心身ともに健やかな老後を迎えるには何が必要か。精神科医の和田秀樹さんは「60代以降、うつ病のリスクが上がる。あらゆる面で個人差が広がる年代に入ることが大きな要因だ。楽しい老後を迎えられる人には共通点がある」という――。
※本稿は、和田秀樹『脳と心が一瞬で整うシンプル習慣 60歳から頭はどんどんよくなる!』(飛鳥新社)の一部を再編集したものです。
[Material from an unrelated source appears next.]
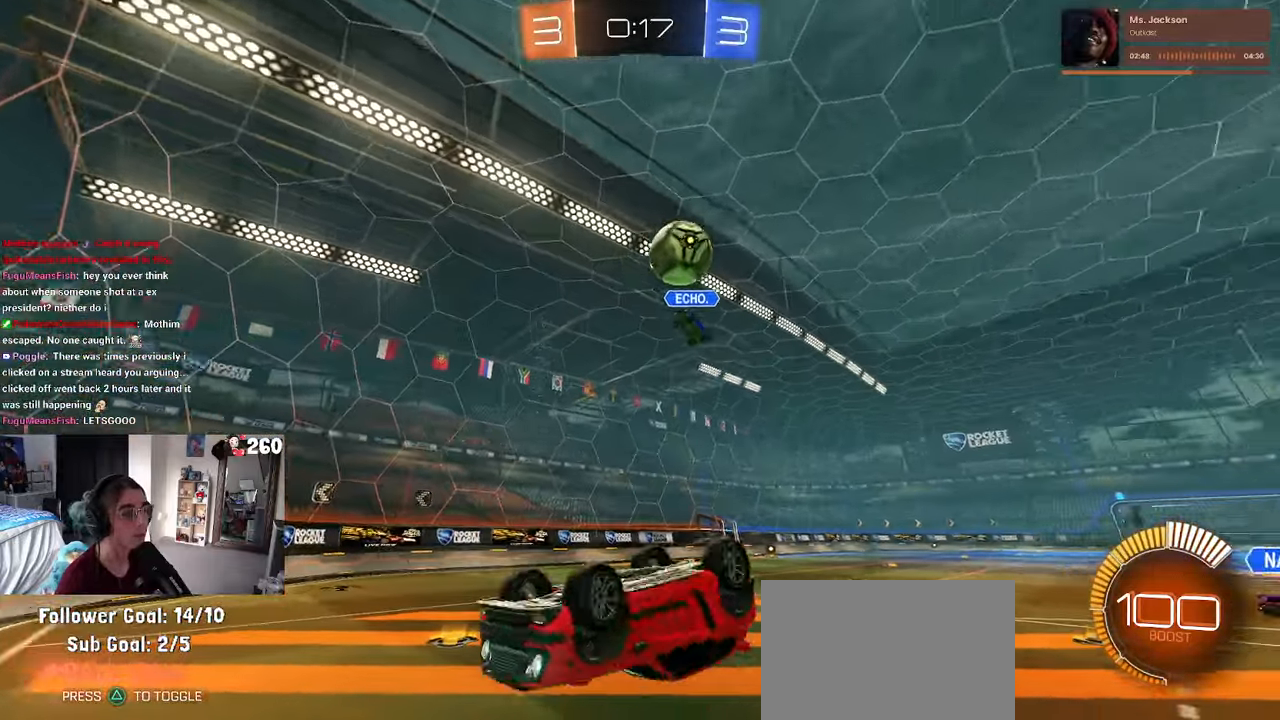
{"buttons": [], "left_stick": "up-right", "right_stick": "center", "events": [[16, "L1", "up"], [333, "SQUARE", "down"], [366, "left_stick", "up-right"], [433, "SQUARE", "up"]]}
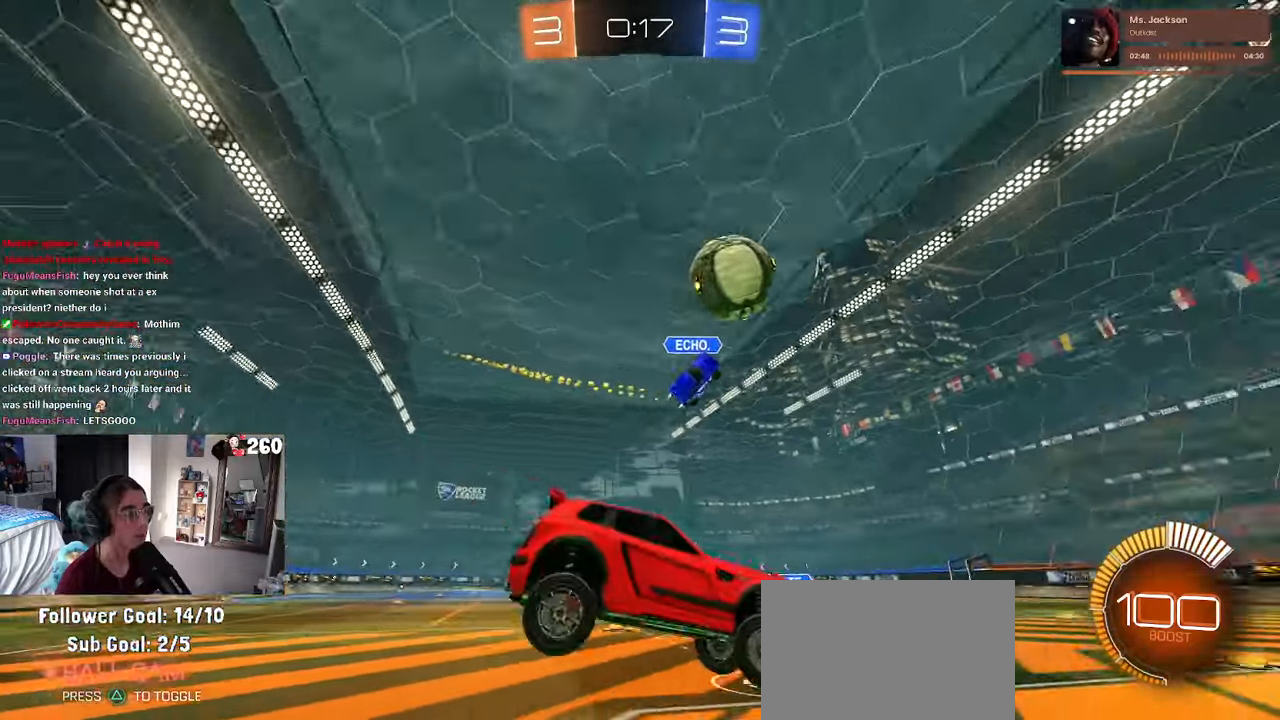
{"buttons": ["R1"], "left_stick": "left", "right_stick": "center", "events": [[16, "left_stick", "center"], [183, "R1", "down"], [300, "left_stick", "left"]]}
嫌なこと、苦手な人とは堂々と距離を置いて脳を老化させない
「嫌なことを我慢しない」ということは、賢くなるうえで非常に重要です。
意欲や感情、創造性を司る脳の部位、「前頭葉」は、快の体験を喜びます。反対に言えば、我慢や過度なストレスを感じるような環境は脳にとっては好ましくなく、老化を促すことにつながるのです。
忍耐を美徳とする日本では、昔から、自己主張を控えて人と調和することを尊んできました。しかし、「みんなに合わせなければ悪いから」と、同調圧力に屈して自分を抑えつけてしまうのは、メンタルの面からも、賢くなるという面からも、害にしかなり得ません。
苦手だと感じる人、会ったあと気持ちがもやもやとする人とは、思い切って距離を置きましょう。人との交流は大切ですが、会ってストレスを感じる人と無理に付き合う必要などまったくありません。心に嫌な負担がかかるということは、脳にも嫌な負担がかかるということです。
ぜひ、嫌われる勇気を持ってください。自己主張して疎まれるコミュニティであれば、ためらわずに抜けてよいのです。代わりに、あなたが自分らしくいられるような相手との関係性を深めましょう。
シニア世代の方こそ、自由に人生を謳歌すべきであり、自分が辛いことからは離れるのが鉄則です。長年頑張って生きてきて、やっと手に入れた自由な環境です。ここまできて自分に苦難を強いることに、一体何の意味があるのでしょうか。
自分が自分らしく生きることが何より大切なことなのであり、それが脳と心のアンチエイジングを叶えます。